● **Activity list**
1. Do these statements agree with the text about the ISIS hostages? (a) All four victims named were American citizens. (b) Three of the four victims were journalists. (c) El Sheikh has pled guilty. Answer yes or no for each, quoting the words of the text that decide it.
2. Can you repeat everything in the text about the ISIS hostages from "But what we're" down to "chief this week."?

● **Extracted text**
======

And she was always, you know, kind of very compassionate.
She actually gave strength to people that were in captivity along the way.
And in the end, I guess the connection, what I'm thinking about is that the task force, I think, that was created to take down Baghdadi ultimately was actually codenamed after her birthday, right?
Yeah, and I think we'll get to that.
And to quickly outline the four major victims that we're talking about today, it's Kayla Mueller, it's Peter Kasig, it's James Foley, and Stephen Sotloff.
They were all American citizens.
Two of them were journalists, American journalists.
One was an Army Ranger, retired, and Kayla was, of course, a humanitarian aid worker.
And unfortunately, all of them during Baghdadi's reign were captured.
Three of them were beheaded.
Kayla was unfortunately tortured and raped and murdered.
But what we're seeing in trial finally here in federal district court and criminal court is the actual prosecution of two of the terrorists or one of them, one pled guilty and one's currently on trial.
El Sheikh is still on trial and I think the prosecution is resting their case in chief this week.
So you get a lot of different types of evidence and that's a whole process to get evidence from the battlefield to get foreign citizens like Kayla Mueller's former boyfriend to come in and testify and tell the jury his eyewitness testimony and observations of what ISIS did to Kayla and how other hostages were let go and what they did to James and what they did to Stephen and what they did to Peter.
It's just a harrowing, raw emotional display in federal court that has to occur if you're going to end up having a successful prosecution because it's not like there's going to be many videotapes or surveillance footage like you would think in a bank robbery or something like that.
And it's not like there's going to be a lot of phone chatter amongst these individuals because they were in regions of the world where we don't really have the capability to go and obtain those types of records and those types of data sets.
So these matters, and I worked on a lot of them as a terrorism prosecutor, are extremely hard to put together.
But when you get them right, you have a prosecution like we do for El Sheikh going on in Alexandria, Virginia right now.
And hopefully more people will tell the story of the kids of the young American citizens who were killed.
But we should probably clear up the British national connection piece to this so our audience isn't wondering what happened.

======

Collected data:
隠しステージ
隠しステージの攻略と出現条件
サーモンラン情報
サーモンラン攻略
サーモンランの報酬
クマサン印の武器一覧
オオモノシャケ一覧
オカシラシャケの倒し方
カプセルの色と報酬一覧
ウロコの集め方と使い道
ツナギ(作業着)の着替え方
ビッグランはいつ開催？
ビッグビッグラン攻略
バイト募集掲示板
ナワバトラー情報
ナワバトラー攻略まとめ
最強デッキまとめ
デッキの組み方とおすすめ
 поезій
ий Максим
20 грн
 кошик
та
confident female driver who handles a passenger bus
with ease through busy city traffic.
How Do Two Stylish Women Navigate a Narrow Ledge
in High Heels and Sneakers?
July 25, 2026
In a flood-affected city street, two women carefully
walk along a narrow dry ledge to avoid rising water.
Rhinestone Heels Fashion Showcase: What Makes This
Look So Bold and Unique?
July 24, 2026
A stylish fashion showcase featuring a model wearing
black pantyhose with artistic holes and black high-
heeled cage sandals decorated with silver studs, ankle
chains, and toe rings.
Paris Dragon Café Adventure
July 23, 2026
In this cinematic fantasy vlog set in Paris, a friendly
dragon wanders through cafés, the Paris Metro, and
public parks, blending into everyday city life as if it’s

======

● **Answer list**
1.
(a) Yes: "They were all American citizens."
(b) No: "Two of them were journalists, American journalists."
(c) No: "El Sheikh is still on trial"

2.
But what we're seeing in trial finally here in federal district court and criminal court is the actual prosecution of two of the terrorists or one of them, one pled guilty and one's currently on trial.
El Sheikh is still on trial and I think the prosecution is resting their case in chief this week.